Tarihte Türk adının geçtiği ilk metin olan Göktürk Yazıtları’nın (Orhun Abideleri) birebir kopyası Erzurum’da yapıldı.
Şükrüpaşa Ortaokulu’nda görevli 4 öğretmen bir araya gelerek yaklaşık 70 saatte yazıtları elleriyle taşa nakşetti. Türk yazı dilinin başlangıcını miladın ilk asırlarına taşıyan Göktürk Yazıtları, hem tarihi hem de sanatsal açıdan büyük önem arz eden eserlerden. Erzurum’da öğretmenler yazıtların birebir kopyasını yaparak sergilemeye başladılar. Şükrüpaşa Ortaokulu’nda görevli öğretmenler Selim Koçak, Osman Buran, Hanifi Şimşek ve Miraç Furkan Bayar, UNESCO tarafından 2020 yılının Tonyukuk Yılı ilan edilmesine özel bir proje yürüttüler. Göktürk alfabesi ile milattan sonra 716, 732 ve 735 yıllarında dikilen Orhun Abideleri’nde bulunan yüzlerce satır ytong taşına nakşedildi. Bir hafta boyunca günde yaklaşık 10 saat çalışan öğretmenler, taşı oyarak abidelerin replikasını yaptılar. Abidelerin altında bulunan kaplumbağa heykellerini de yapan öğretmenler, orijinaline benzemesi için harfleri tornavida yardımı ile elleriyle kazıdılar.
TÜBİTAK’ın desteğiyle düzenlenen TÜBİTAK 4006 bilim fuarının açılışının yapıldığı okulda, eserler açılışa özel girişte sergilendi. Proje yürütücü Miraç Furkan Bayar, “Kültürel mirasımıza sahip çıkmak adına Erzurum’a müze değeri niteliğinde Göktürk Abidelerini kazandırdık. Bu abideler bazı sırlarıyla zamanın karşı konulmaz erkinde bir giz olsa da, günümüze ulaşan ve yüreğimizin derinliklerinde sakladığımız kutlu sözleriyle, hala milletine yol gösteren ulvi bir pusuladır.
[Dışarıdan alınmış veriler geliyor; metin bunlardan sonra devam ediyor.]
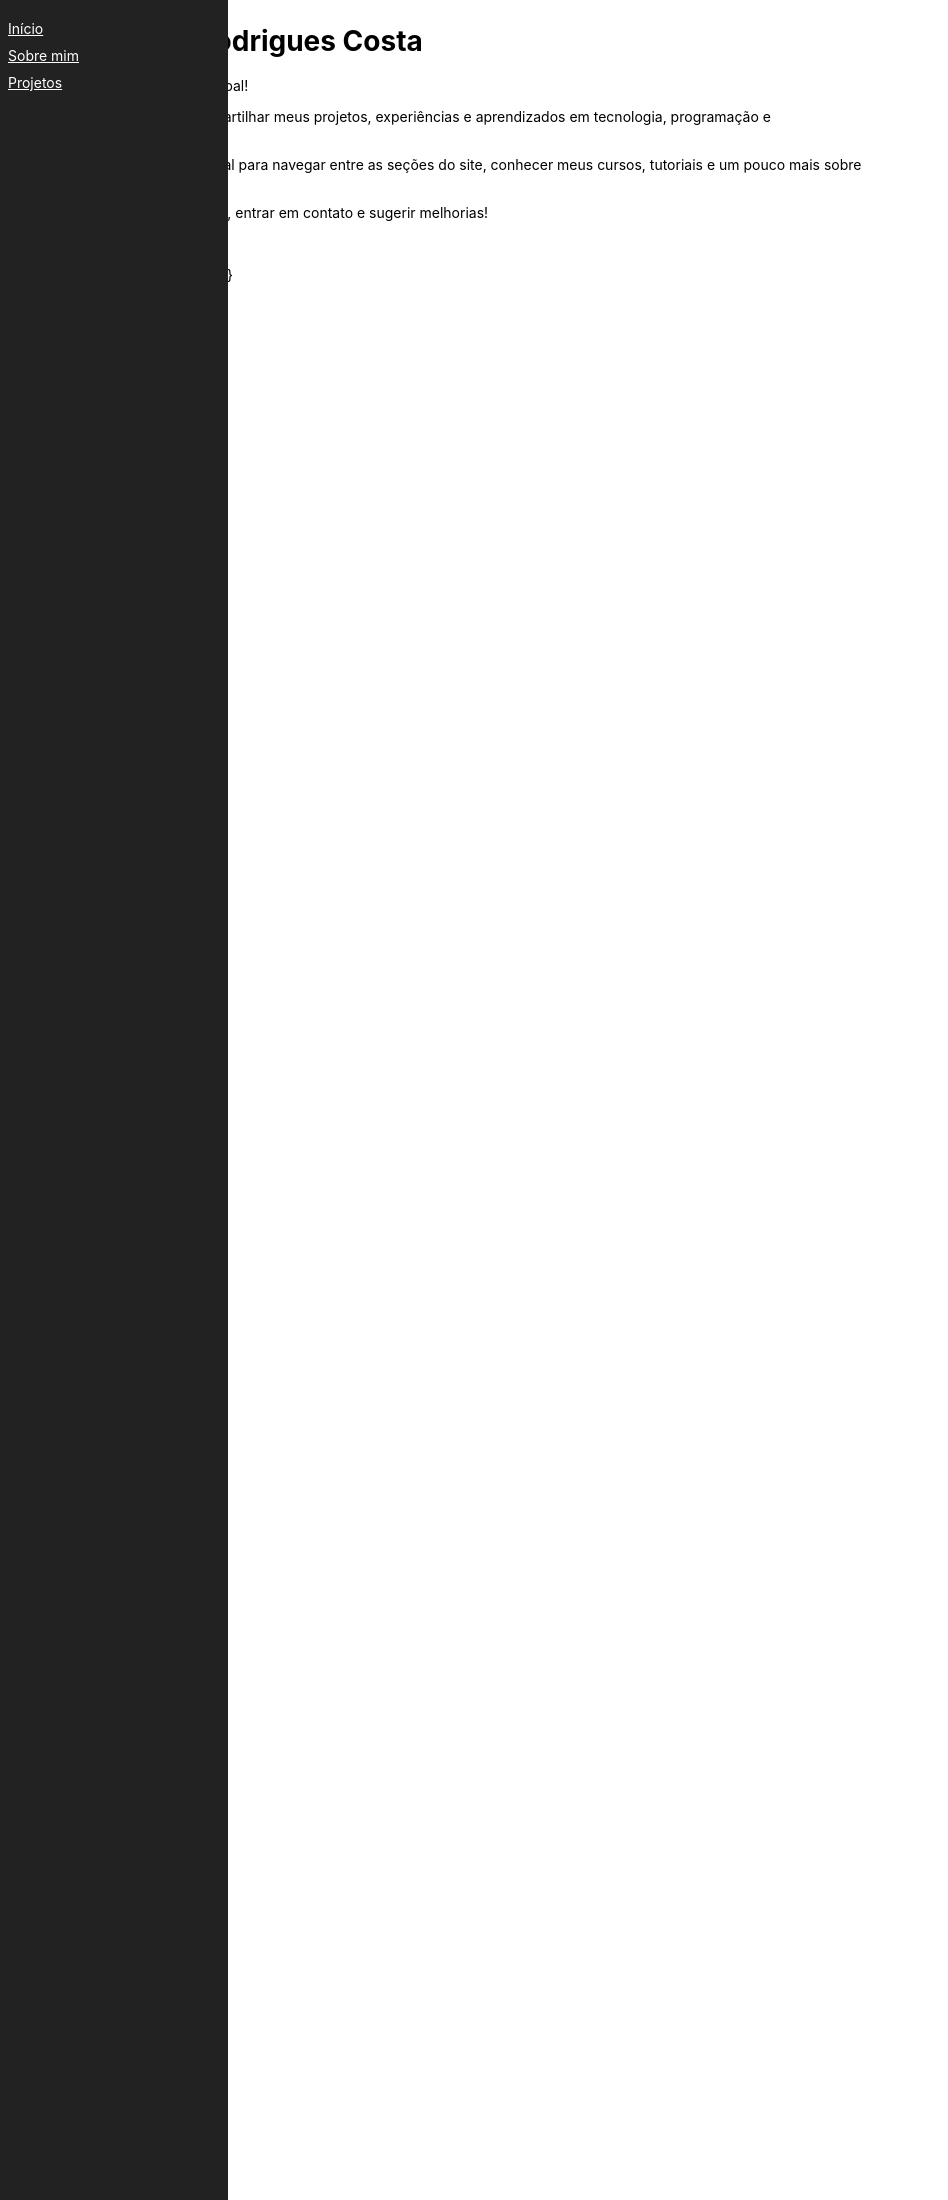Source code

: ++++
<div id="side-menu" style="position:fixed;left:0;top:0;width:200px;height:100%;background:#222;padding:20px;">
    <a href="index.html" style="color:#fff;display:block;margin-bottom:10px;">Início</a>
    <a href="projects/sobre.html" style="color:#fff;display:block;margin-bottom:10px;">Sobre mim</a>
    <a href="projects/projetos.html" style="color:#fff;display:block;margin-bottom:10px;">Projetos</a>
</div>
++++
= Arthur Felipe Rodrigues Costa
:toc: left
:toc-title: Navegação
:icons: font
:!sectnums:
:linkcss:
:copycss:
:stylesheet: custom.css
:iconsdir: https://cdnjs.cloudflare.com/ajax/libs/font-awesome/4.7.0/fonts
:!iconfont:
:docdatetime:

Bem-vindo à minha página pessoal!

Este espaço é dedicado a compartilhar meus projetos, experiências e aprendizados em tecnologia, programação e desenvolvimento de software.

icon:hand-o-left[role=fa] Utilize o menu lateral para navegar entre as seções do site, conhecer meus cursos, tutoriais e um pouco mais sobre minha trajetória.

Sinta-se à vontade para explorar, entrar em contato e sugerir melhorias!

Arthur

++++
<footer>
    <p> Última Atualização {docdatetime} </p>
</footer>
++++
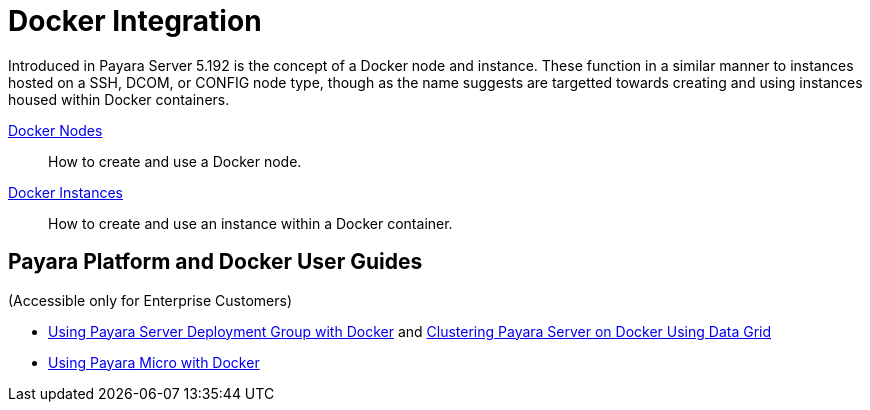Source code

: [[docker-integration]]
= Docker Integration

Introduced in Payara Server 5.192 is the concept of a Docker node and instance.
These function in a similar manner to instances hosted on a SSH, DCOM,
or CONFIG node type, though as the name suggests are targetted towards creating
and using instances housed within Docker containers.

xref:documentation/payara-server/docker/docker-nodes.adoc[Docker Nodes]:: How to create and use a Docker node.
xref:documentation/payara-server/docker/docker-instances.adoc[Docker Instances]:: How to create and use an instance within a Docker container.

== Payara Platform and Docker User Guides

(Accessible only for Enterprise Customers)

* https://support.payara.fish/hc/en-gb/articles/360025544874-Payara-Server-Deployment-Group-on-Docker[Using Payara Server Deployment Group with Docker] and https://support.payara.fish/hc/en-gb/articles/360022599274-Clustering-Payara-Server-on-Docker-Using-Data-Grid[Clustering Payara Server on Docker Using Data Grid]

* https://support.payara.fish/hc/en-gb/articles/360026117814-Clustering-Payara-Micro-on-Docker[Using Payara Micro with Docker]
Uçmağa varan bir yiğide yakılan bir ağıttır bu. Karındaşlığın firkatine terennüm eden efsunlu bir yuğdur ki dinlesin bu ulu atasını boyu boylansın, soyu soylansın üstte gök batıncaya, altta yer delininceye kadar töresi daim olsun. Dinlesin ki devleti kutlu olsun, dinlesin ki ömrü uzun olsun. İşte biz bu medeniyetin torunlarıyız. Sahip çıkıp yaşatmak da boynumuzun borcu” dedi.
Yaklaşık 70 saat süren bir çalışmayla oluşturdukları eserden gurur duyduklarını söyleyen Bayar, “Bu projeyle gerçekten yakından ve titizlikle ilgilendik. Hepimiz mesai saatimizden sonra gece yarılarına kadar çalıştık. Harfleri baskı yöntemiyle de yapabilirdik ama orijinali gibi olmasını istedik. Tornavida yardımıyla tek tek taşlara kazıdık” diye konuştu.